Fr. Michael's Thoughts on Biblical Imagery: The Resurrection..."Our DNA"


(Fr Michael Boakye Yeboah: Vice Rector of St Gregory Seminary, Kumasi-Ghana)


            DNA is scientifically known as “deoxyribonucleic acid”, a kind of self-replicating material which is present in nearly all living organisms as the main constituent of chromosomes. It is the carrier of genetic information. The fundamental and distinctive characteristics or qualities of someone or something, especially when regarded as unchangeable.

            It is within this context that I would like to stress that the doctrine of the resurrection of Jesus is the “DNA” of all Christians. It is the particular quality of all Christians that can never change and if one does not have it, then the person is not a Christian. One cannot be a Christian and not believe in the Resurrection – is unimaginable.

            Growing up in the 1980s, a bishop of one of the traditional churches (not Catholic) shocked the Christian world with the announcement that he did not believe in the resurrection of Jesus from the dead. His Church did not only sack him from his bishopric, but went all the way to send him packing from their fold altogether: he was excommunicated. The reason for their action is simple: you cannot deny the resurrection and still be a Christian, let alone a bishop. The resurrection is at the centre of the Christian faith. As Christians, we are a “Resurrection People”! St Paul made that point quite emphatically long ago to the Christians of Corinth: “If Christ has not been raised, your faith is futile and you are still in your sins. Then those also who have died in Christ have perished” (1 Cor 15:14-18).

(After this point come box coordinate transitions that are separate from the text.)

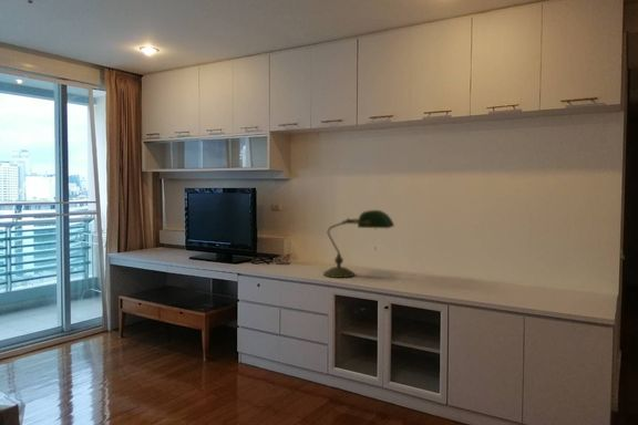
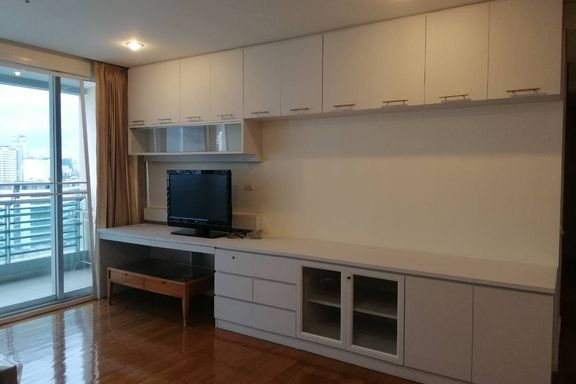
- desk lamp [322,209,395,279]
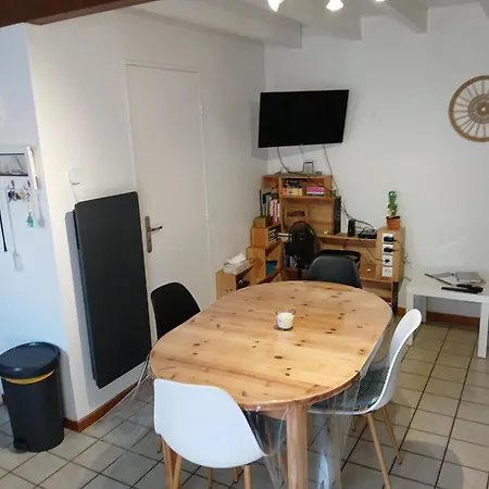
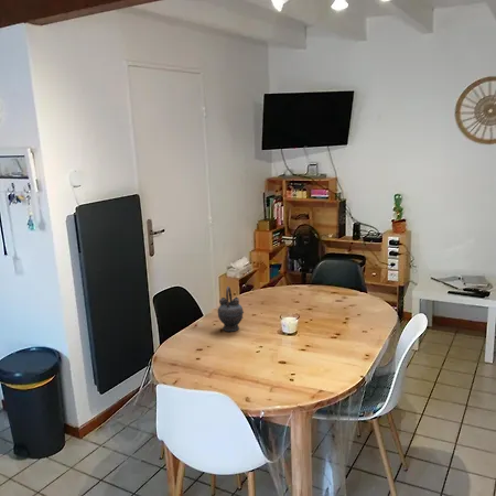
+ teapot [217,285,245,332]
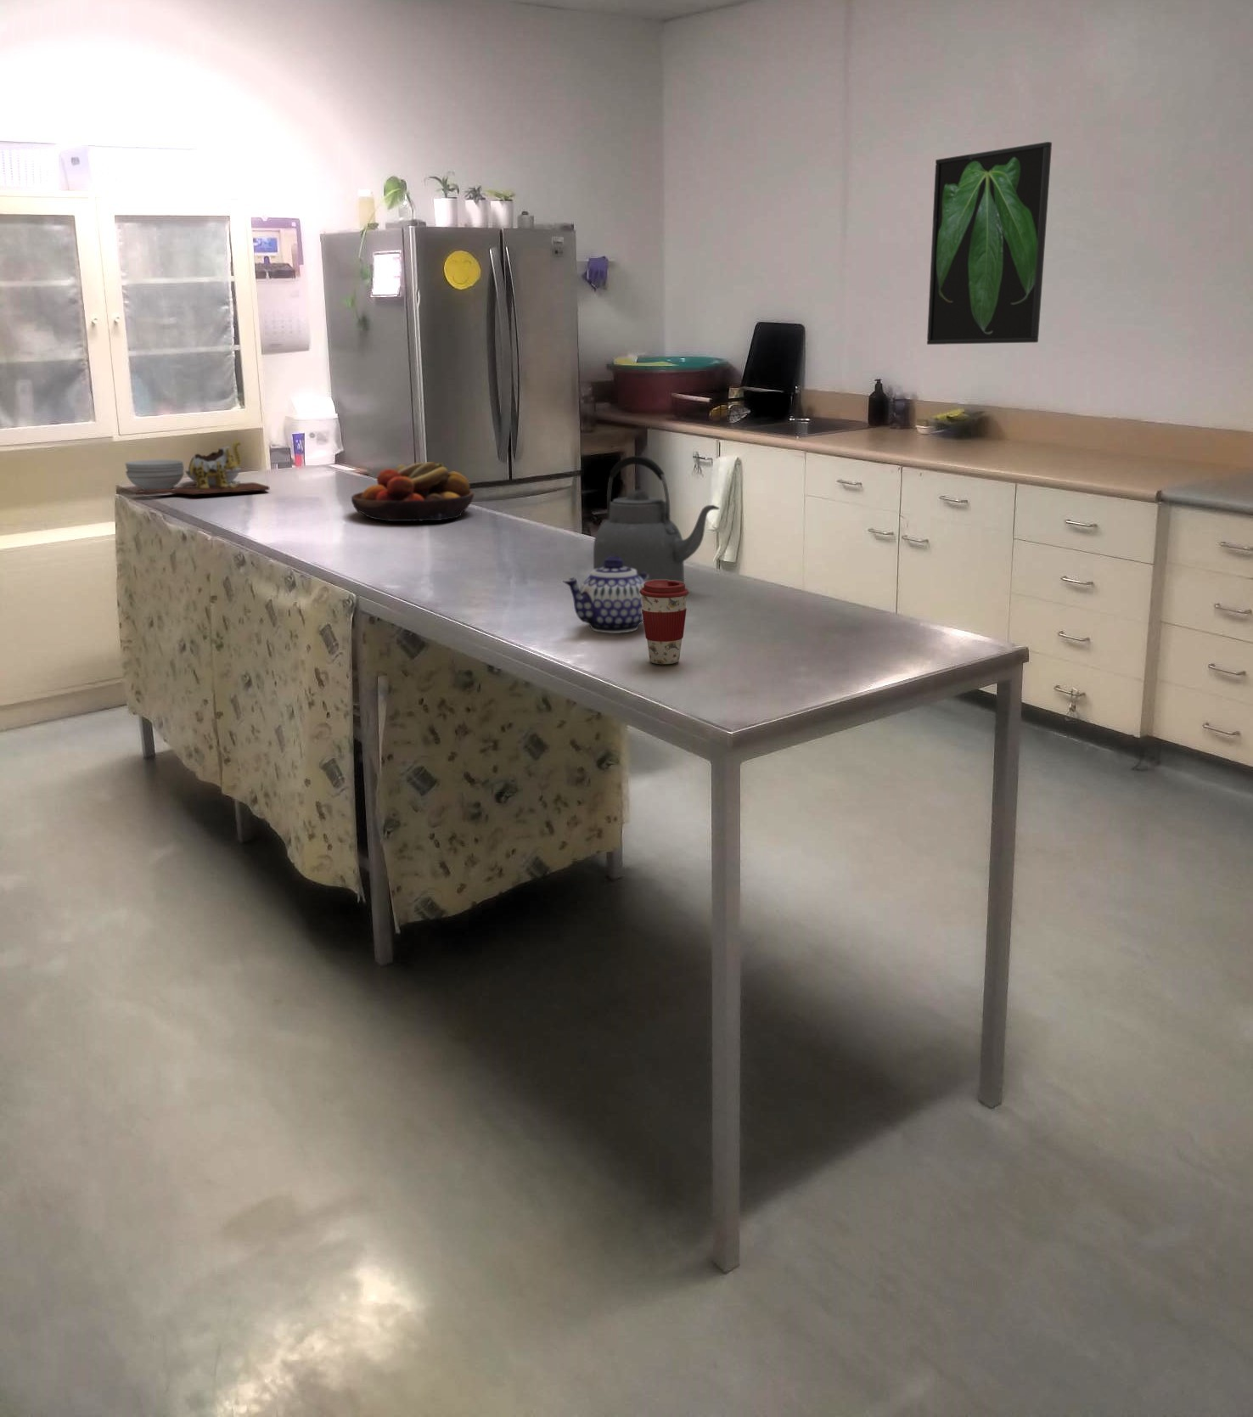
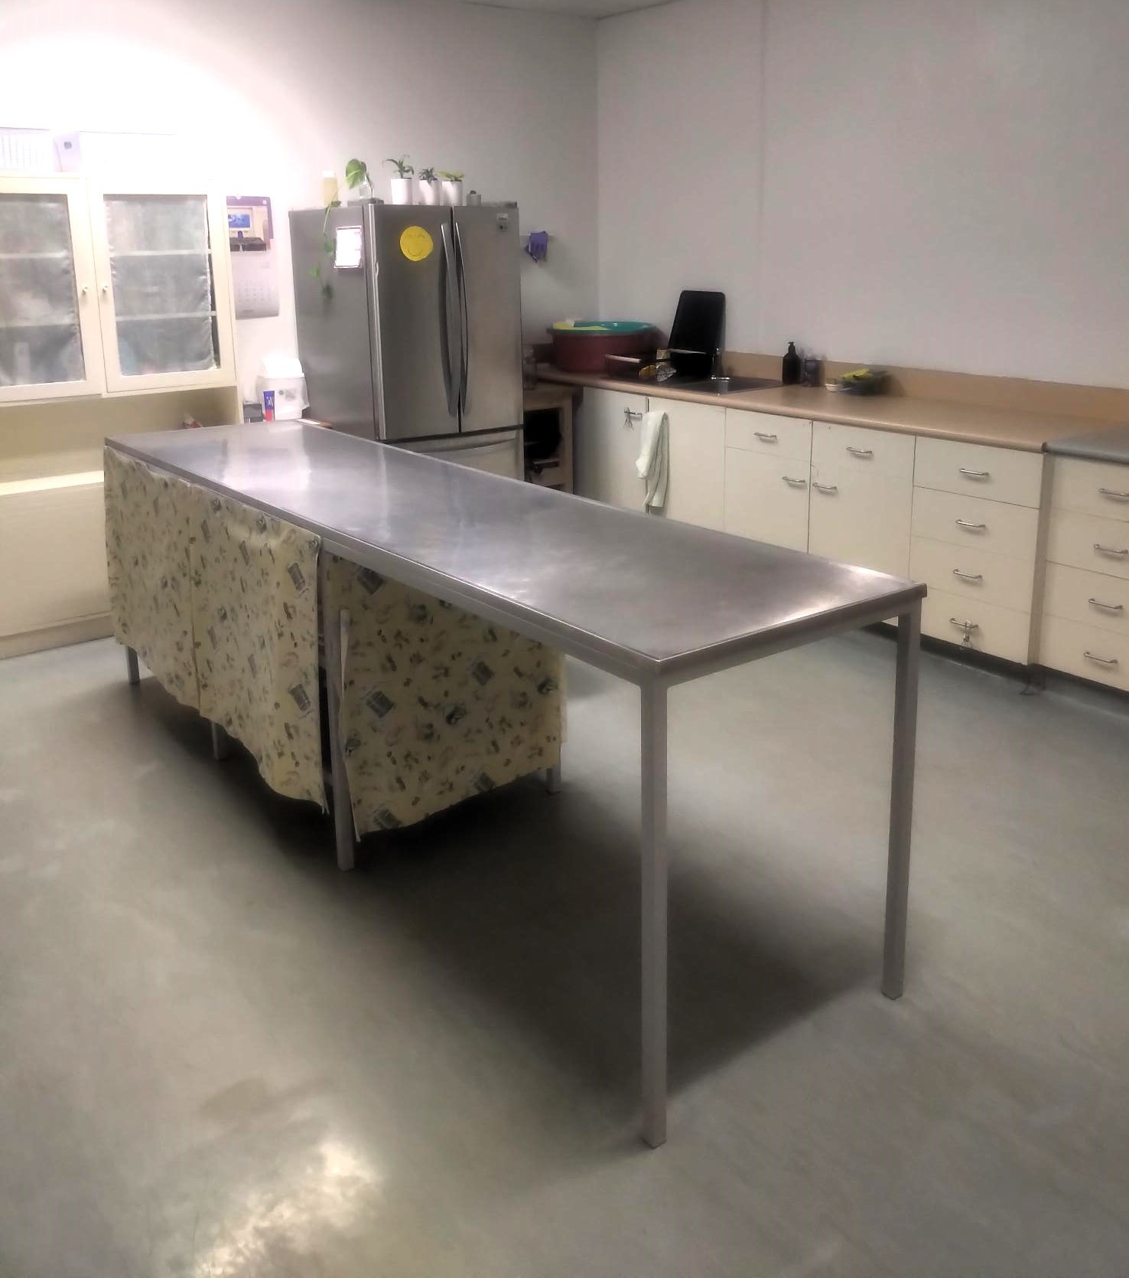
- kettle [593,455,721,583]
- teapot [562,556,651,635]
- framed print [926,141,1052,346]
- fruit bowl [351,461,474,522]
- cutting board [123,440,271,496]
- coffee cup [640,580,689,665]
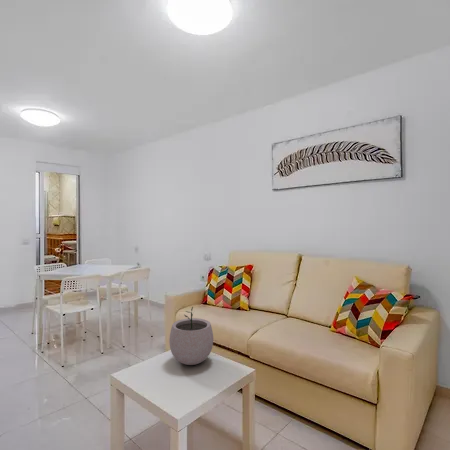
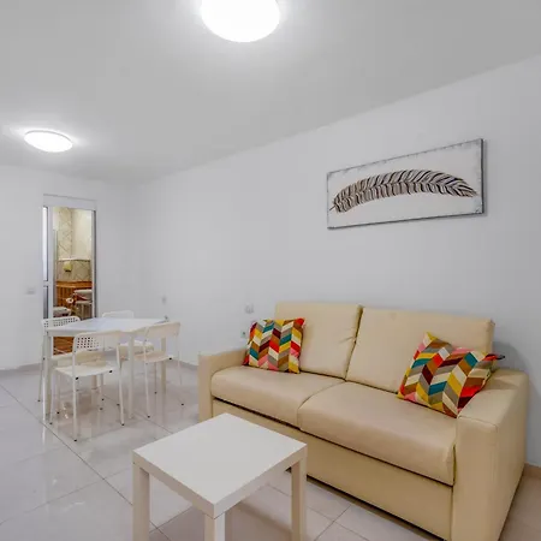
- plant pot [168,306,214,366]
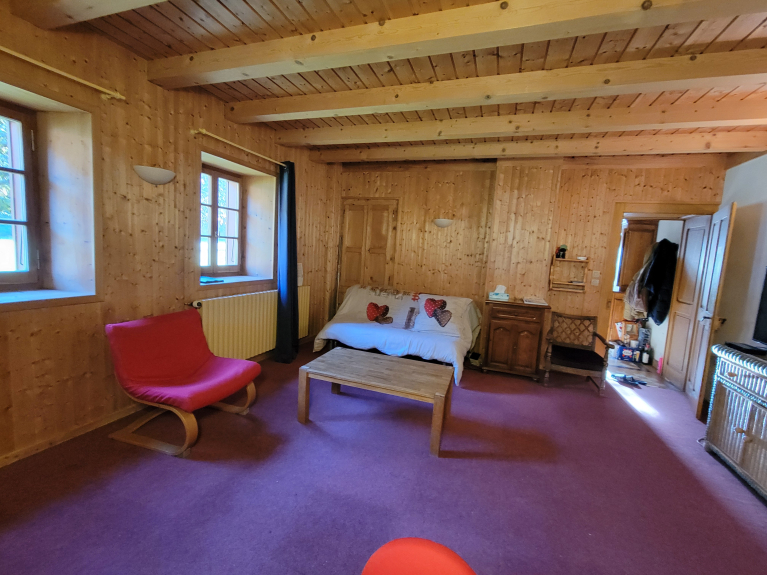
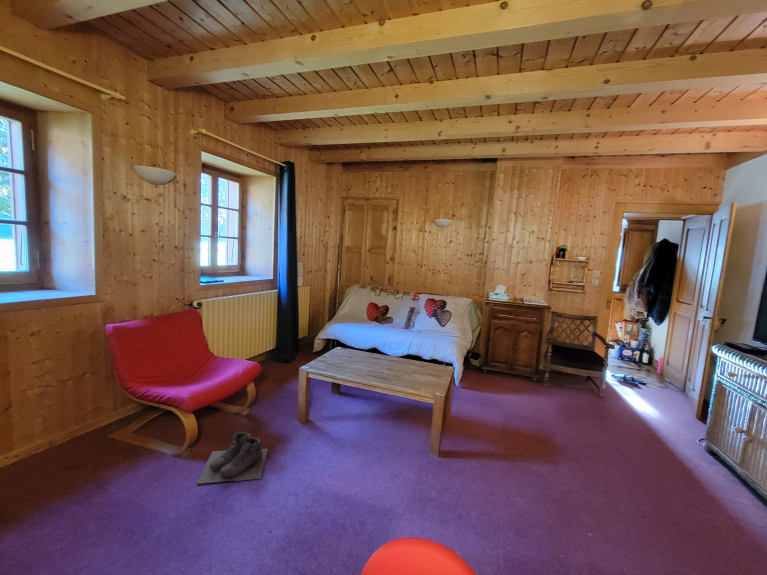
+ boots [196,431,269,485]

            If Jesus had only lived, taught people, performed miracles, suffered and died, without rising from the dead, his would have been another case of a good man who came sadly to a tragic end. And there are numerous examples of such men in history. The philosopher Socrates was one of them. Mahatma Gandhi would be a more recent representative of that illustrious group. The difference in the case of Jesus is that he did not remain dead; he rose from the dead, never again to die. And that is a big difference, big enough to draw the line between who is a Christian and who is not, who is a disciple of Christ and who is not.

            It follows that Jesus did not redeem the world only by suffering and dying on the cross. He redeemed the world also by rising from the dead. By dying he destroyed death alright, but it was by rising that he restored life to us, as we say in one of our Consecration Acclamations at Mass. Destroying death was only half the work that Jesus came into the world to do. The completion of that work was the resurrection.

            All this goes to explain why Easter, not Christmas, is the premier celebration in the entire Christian Calendar. It explains the long period of preparation for Easter: Lent, and why Easter is not a one day or one-week celebration, but a fifty-day celebration that ends with Pentecost, which, incidentally, is the second most important celebration in the Christian Calendar. It finally explains why belief in the resurrection is altogether crucial to the Christian faith and why it is impossible to deny the resurrection and still be a Christian, not to say a bishop.

            Let us continue to be hopeful that our Lord who raised people from the dead and also rose from the dead will raise our world. We should not give up in hope, the Lord will surely come to our assistance.